Avoid when task requires deep expertise you can't validate, involves sensitive decisions, or when learning process is more valuable than speed of completion.

Learning Path

  1. 1Familiarize yourself with skill capabilities and limitations
  2. 2Start with low-risk, non-critical tasks
  3. 3Progress to more complex and valuable use cases
  4. 4Build expertise through regular use and experimentation

Discussion

Product Hunt–style comments (not star reviews)
  • No comments yet — start the thread.
general reviews

Ratings

4.772 reviews
  • Zara Sanchez· Dec 28, 2024

    grepai-trace-callees is among the better-maintained entries we tried; worth keeping pinned for repeat workflows.

  • Soo Liu· Dec 16, 2024

    Useful defaults in grepai-trace-callees — fewer surprises than typical one-off scripts, and it plays nicely with `npx skills` flows.

  • Kofi Abbas· Dec 12, 2024

    Solid pick for teams standardizing on skills: grepai-trace-callees is focused, and the summary matches what you get after install.

  • Lucas Chawla· Dec 12, 2024

    grepai-trace-callees fits our agent workflows well — practical, well scoped, and easy to wire into existing repos.

  • Rahul Santra· Nov 19, 2024

    Keeps context tight: grepai-trace-callees is the kind of skill you can hand to a new teammate without a long onboarding doc.

  • Mia Gupta· Nov 19, 2024

    Useful defaults in grepai-trace-callees — fewer surprises than typical one-off scripts, and it plays nicely with `npx skills` flows.

  • Arjun Choi· Nov 7, 2024

    grepai-trace-callees is among the better-maintained entries we tried; worth keeping pinned for repeat workflows.

  • Lucas Bhatia· Nov 3, 2024

    grepai-trace-callees has been reliable in day-to-day use.
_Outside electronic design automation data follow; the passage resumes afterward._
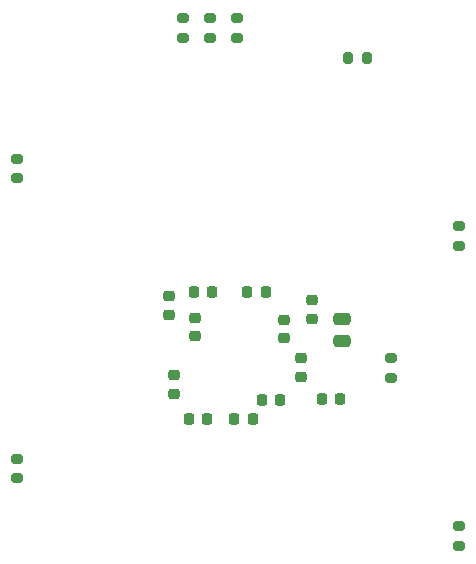
<source format=gbp>
G04 #@! TF.GenerationSoftware,KiCad,Pcbnew,9.0.1*
G04 #@! TF.CreationDate,2025-04-14T17:52:09+10:00*
G04 #@! TF.ProjectId,RP2350B_LevelShift,52503233-3530-4425-9f4c-6576656c5368,rev?*
G04 #@! TF.SameCoordinates,Original*
G04 #@! TF.FileFunction,Paste,Bot*
G04 #@! TF.FilePolarity,Positive*
%FSLAX46Y46*%
G04 Gerber Fmt 4.6, Leading zero omitted, Abs format (unit mm)*
G04 Created by KiCad (PCBNEW 9.0.1) date 2025-04-14 17:52:09*
%MOMM*%
%LPD*%
G01*
G04 APERTURE LIST*
G04 Aperture macros list*
%AMRoundRect*
0 Rectangle with rounded corners*
0 $1 Rounding radius*
0 $2 $3 $4 $5 $6 $7 $8 $9 X,Y pos of 4 corners*
0 Add a 4 corners polygon primitive as box body*
4,1,4,$2,$3,$4,$5,$6,$7,$8,$9,$2,$3,0*
0 Add four circle primitives for the rounded corners*
1,1,$1+$1,$2,$3*
1,1,$1+$1,$4,$5*
1,1,$1+$1,$6,$7*
1,1,$1+$1,$8,$9*
0 Add four rect primitives between the rounded corners*
20,1,$1+$1,$2,$3,$4,$5,0*
20,1,$1+$1,$4,$5,$6,$7,0*
20,1,$1+$1,$6,$7,$8,$9,0*
20,1,$1+$1,$8,$9,$2,$3,0*%
G04 Aperture macros list end*
%ADD10RoundRect,0.225000X0.250000X-0.225000X0.250000X0.225000X-0.250000X0.225000X-0.250000X-0.225000X0*%
%ADD11RoundRect,0.200000X0.275000X-0.200000X0.275000X0.200000X-0.275000X0.200000X-0.275000X-0.200000X0*%
%ADD12RoundRect,0.225000X-0.225000X-0.250000X0.225000X-0.250000X0.225000X0.250000X-0.225000X0.250000X0*%
%ADD13RoundRect,0.225000X-0.250000X0.225000X-0.250000X-0.225000X0.250000X-0.225000X0.250000X0.225000X0*%
%ADD14RoundRect,0.200000X-0.275000X0.200000X-0.275000X-0.200000X0.275000X-0.200000X0.275000X0.200000X0*%
%ADD15RoundRect,0.225000X0.225000X0.250000X-0.225000X0.250000X-0.225000X-0.250000X0.225000X-0.250000X0*%
%ADD16RoundRect,0.200000X-0.200000X-0.275000X0.200000X-0.275000X0.200000X0.275000X-0.200000X0.275000X0*%
%ADD17RoundRect,0.250000X-0.475000X0.250000X-0.475000X-0.250000X0.475000X-0.250000X0.475000X0.250000X0*%
G04 APERTURE END LIST*
D10*
X160920000Y-124975000D03*
X160920000Y-123425000D03*
D11*
X147660000Y-106742500D03*
X147660000Y-105092500D03*
X147660000Y-132142500D03*
X147660000Y-130492500D03*
X185080000Y-112457500D03*
X185080000Y-110807500D03*
D12*
X162620000Y-116385000D03*
X164170000Y-116385000D03*
D13*
X170295000Y-118741500D03*
X170295000Y-120291500D03*
X160560000Y-116735000D03*
X160560000Y-118285000D03*
D14*
X164000000Y-93175000D03*
X164000000Y-94825000D03*
D15*
X167619481Y-127085000D03*
X166069481Y-127085000D03*
X175050000Y-125425000D03*
X173500000Y-125425000D03*
X168720000Y-116385000D03*
X167170000Y-116385000D03*
D11*
X185080000Y-137857500D03*
X185080000Y-136207500D03*
D14*
X166290000Y-93175000D03*
X166290000Y-94825000D03*
D10*
X171720000Y-123541524D03*
X171720000Y-121991524D03*
D15*
X169945000Y-125516500D03*
X168395000Y-125516500D03*
D16*
X175675000Y-96520000D03*
X177325000Y-96520000D03*
D17*
X175200000Y-118635000D03*
X175200000Y-120535000D03*
D10*
X172620000Y-118635000D03*
X172620000Y-117085000D03*
D13*
X162695000Y-118541500D03*
X162695000Y-120091500D03*
D14*
X161710000Y-93175000D03*
X161710000Y-94825000D03*
D12*
X162220000Y-127085000D03*
X163770000Y-127085000D03*
D14*
X179300000Y-121975000D03*
X179300000Y-123625000D03*
M02*

</source>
Documentation quality is above average for community skills.

  • Arjun Kim· Nov 3, 2024

    I recommend grepai-trace-callees for anyone iterating fast on agent tooling; clear intent and a small, reviewable surface area.

  • Arjun Robinson· Oct 26, 2024

    grepai-trace-callees reduced setup friction for our internal harness; good balance of opinion and flexibility.